There is no question that the employee has undergone some very costly and extensive medical treatment since the date of settlement. However, where a stipulation for settlement leaves future medical expenses open and the employer and insurer have paid such expenses, the factor of increased necessity of medical care carries less weight in determining whether a substantial change in condition has occurred since the settlement. Burke v. F-M Asphalt, 54 W.C.D. 363, 368 (W.C.C.A. 1996).
Ongoing causation is an essential factor under Fodness. We concur with the employer and insurer that the employee=s current problems represent primarily an ongoing manifestation of the multi-level degenerative disc disease that was already present at the time the employee entered into the settlement.
We acknowledge that this is a close case, particularly in light of the nature of the surgeries undergone by the employee and the consequent increase in permanency. However, we cannot necessarily conclude, simply by virtue of the surgeries, that there has been a substantial deterioration of the employee=s condition since the award. It may be assumed that the employee anticipated some improvement in her chronic low back pain when she agreed to have the post-settlement surgery. The petition to vacate filed May 18, 1998, contains no current medical information. The last office note from Dr. Salib is dated November 22, 1996, and the last narrative summary is the November 19, 1996, IME report of Dr. Dowdle. We have no way of comparing the employee=s condition at the time of the petition to vacate - - i.e., following full recovery and benefit from the post-settlement surgery - - with her condition at the time of the award. This fact, coupled with the absence of any substantial change in the employee=s ability to work, and the payment of her medical expenses by the employer and insurer, leads us to conclude that the employee has not established good cause to vacate the award.
 The employee received 99 weeks of temporary total disability benefits from January 22, 1990, through December 15, 1991, and 25.2 weeks of economic recovery compensation for a 4.2% whole body impairment, as well as medical benefits and rehabilitation services.

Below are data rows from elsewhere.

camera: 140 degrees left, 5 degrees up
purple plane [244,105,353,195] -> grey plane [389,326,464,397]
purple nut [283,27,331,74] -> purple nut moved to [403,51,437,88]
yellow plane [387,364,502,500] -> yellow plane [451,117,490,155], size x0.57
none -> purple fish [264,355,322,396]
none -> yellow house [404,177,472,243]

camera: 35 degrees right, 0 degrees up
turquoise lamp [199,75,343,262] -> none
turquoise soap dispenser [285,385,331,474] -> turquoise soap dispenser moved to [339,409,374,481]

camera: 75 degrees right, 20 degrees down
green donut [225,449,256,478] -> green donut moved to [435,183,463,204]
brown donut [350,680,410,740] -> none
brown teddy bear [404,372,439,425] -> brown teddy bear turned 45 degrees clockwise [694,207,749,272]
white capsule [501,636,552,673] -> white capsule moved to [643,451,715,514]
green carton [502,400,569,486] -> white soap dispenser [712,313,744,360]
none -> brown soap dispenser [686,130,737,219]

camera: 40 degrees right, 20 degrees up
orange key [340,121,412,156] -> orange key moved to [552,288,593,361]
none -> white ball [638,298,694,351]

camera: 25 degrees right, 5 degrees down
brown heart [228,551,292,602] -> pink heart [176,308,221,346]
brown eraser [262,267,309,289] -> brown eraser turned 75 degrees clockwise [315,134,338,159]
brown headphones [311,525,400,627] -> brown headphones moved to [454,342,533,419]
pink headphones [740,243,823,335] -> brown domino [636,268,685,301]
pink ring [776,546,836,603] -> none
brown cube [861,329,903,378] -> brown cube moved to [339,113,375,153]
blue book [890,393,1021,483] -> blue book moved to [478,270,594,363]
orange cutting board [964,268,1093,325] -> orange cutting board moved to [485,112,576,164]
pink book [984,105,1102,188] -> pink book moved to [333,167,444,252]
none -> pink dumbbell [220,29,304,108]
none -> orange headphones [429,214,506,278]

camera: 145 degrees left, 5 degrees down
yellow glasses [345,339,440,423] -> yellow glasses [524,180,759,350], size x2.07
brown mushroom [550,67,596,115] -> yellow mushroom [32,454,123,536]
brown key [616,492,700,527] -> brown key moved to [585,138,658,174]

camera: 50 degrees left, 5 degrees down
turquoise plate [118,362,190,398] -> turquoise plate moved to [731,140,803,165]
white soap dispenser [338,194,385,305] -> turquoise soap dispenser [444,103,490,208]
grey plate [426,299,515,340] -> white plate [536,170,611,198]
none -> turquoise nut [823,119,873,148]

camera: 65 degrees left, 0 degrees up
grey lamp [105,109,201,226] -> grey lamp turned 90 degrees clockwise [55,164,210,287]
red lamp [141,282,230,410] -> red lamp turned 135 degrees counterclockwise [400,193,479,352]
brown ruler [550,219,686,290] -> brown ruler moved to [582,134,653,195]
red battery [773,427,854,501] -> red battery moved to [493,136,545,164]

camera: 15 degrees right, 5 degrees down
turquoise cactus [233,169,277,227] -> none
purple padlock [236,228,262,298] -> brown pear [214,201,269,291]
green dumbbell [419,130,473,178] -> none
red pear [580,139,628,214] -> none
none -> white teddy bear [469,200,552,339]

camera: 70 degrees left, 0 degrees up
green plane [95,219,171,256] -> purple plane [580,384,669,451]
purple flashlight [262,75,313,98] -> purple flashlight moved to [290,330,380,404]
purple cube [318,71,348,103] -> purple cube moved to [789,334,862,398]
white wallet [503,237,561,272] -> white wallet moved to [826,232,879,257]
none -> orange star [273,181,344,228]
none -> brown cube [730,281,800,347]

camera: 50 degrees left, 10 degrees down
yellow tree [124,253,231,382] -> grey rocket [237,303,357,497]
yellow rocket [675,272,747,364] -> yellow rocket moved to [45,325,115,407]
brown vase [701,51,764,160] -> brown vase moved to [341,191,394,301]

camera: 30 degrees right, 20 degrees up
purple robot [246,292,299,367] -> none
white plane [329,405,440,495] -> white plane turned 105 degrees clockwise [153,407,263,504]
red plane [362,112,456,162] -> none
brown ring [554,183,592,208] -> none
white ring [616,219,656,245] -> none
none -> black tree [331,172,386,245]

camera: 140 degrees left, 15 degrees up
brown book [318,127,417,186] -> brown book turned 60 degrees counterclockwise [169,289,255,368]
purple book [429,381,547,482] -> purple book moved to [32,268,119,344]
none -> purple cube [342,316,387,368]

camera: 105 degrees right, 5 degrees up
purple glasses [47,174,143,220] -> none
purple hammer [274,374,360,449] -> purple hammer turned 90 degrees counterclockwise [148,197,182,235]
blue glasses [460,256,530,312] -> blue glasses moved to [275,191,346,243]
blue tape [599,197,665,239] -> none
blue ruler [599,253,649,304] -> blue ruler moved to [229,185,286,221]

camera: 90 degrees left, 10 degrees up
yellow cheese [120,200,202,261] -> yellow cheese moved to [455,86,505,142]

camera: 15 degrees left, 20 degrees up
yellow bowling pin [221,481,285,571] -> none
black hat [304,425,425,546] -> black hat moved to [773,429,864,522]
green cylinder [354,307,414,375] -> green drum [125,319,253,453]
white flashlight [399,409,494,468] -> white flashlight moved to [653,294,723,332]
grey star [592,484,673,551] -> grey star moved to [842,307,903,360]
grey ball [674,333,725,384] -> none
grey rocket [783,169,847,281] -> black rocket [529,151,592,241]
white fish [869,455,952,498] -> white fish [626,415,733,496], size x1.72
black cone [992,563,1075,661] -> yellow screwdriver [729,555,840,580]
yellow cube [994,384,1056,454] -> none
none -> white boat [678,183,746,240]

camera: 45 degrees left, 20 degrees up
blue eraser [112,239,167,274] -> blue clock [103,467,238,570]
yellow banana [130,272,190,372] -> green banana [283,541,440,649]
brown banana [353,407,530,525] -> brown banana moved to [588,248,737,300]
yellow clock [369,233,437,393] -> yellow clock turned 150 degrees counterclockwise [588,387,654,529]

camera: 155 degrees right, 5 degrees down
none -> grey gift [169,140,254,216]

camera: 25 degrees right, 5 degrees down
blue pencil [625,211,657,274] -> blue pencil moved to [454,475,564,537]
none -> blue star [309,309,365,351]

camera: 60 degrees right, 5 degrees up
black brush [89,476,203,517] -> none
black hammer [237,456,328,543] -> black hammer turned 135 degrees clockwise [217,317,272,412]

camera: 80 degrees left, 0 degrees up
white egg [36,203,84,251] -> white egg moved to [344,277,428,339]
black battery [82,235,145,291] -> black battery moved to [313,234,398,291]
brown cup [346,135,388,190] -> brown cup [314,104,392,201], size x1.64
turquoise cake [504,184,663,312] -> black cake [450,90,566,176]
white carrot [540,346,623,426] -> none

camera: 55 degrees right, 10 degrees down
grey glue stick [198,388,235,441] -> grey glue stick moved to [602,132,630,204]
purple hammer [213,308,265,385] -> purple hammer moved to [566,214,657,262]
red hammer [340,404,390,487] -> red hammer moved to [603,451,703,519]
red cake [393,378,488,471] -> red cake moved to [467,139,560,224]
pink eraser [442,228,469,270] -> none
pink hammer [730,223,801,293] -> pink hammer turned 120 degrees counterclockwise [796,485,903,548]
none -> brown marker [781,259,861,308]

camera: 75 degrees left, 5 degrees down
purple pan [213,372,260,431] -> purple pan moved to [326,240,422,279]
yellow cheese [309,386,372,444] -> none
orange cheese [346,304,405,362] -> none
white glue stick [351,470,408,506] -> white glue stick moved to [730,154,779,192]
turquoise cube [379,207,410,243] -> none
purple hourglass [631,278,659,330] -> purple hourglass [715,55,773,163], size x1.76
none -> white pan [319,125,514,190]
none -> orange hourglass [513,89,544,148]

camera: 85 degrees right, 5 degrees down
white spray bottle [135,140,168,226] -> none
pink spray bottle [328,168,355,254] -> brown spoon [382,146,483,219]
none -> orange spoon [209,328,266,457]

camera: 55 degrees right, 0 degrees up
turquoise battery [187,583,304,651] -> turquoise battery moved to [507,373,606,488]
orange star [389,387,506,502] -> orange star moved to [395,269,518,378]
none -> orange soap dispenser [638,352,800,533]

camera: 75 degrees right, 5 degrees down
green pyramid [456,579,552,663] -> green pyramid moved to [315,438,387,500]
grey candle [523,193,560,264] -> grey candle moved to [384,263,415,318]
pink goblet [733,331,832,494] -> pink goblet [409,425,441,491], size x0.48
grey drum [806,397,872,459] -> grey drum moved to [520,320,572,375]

 The employee was hospitalized at the Itasca Memorial Hospital from March 10 to March 15, 1973; from November 14 to November 21, 1973; from June 5 to June 12, 1974; and from August 5 to August 10, 1975. The employee was also seen in Duluth by Dr. Al Nisswandt, who did a myelogram between her hospitalizations in November 1973 and June 1974.
 The actual reports of the two MRI scans performed in 1990 were not part of the record for review.
 The Special Compensation Fund, acknowledging future liability for supplementary benefits, agreed to reimburse the insurer $8,640 of the sum paid to the employee.
 See the vocational evaluation report of Douglas W. Brown dated January 17, 1994.
 See the letter of Dr. Jack Carlisle dated August 24, 1995.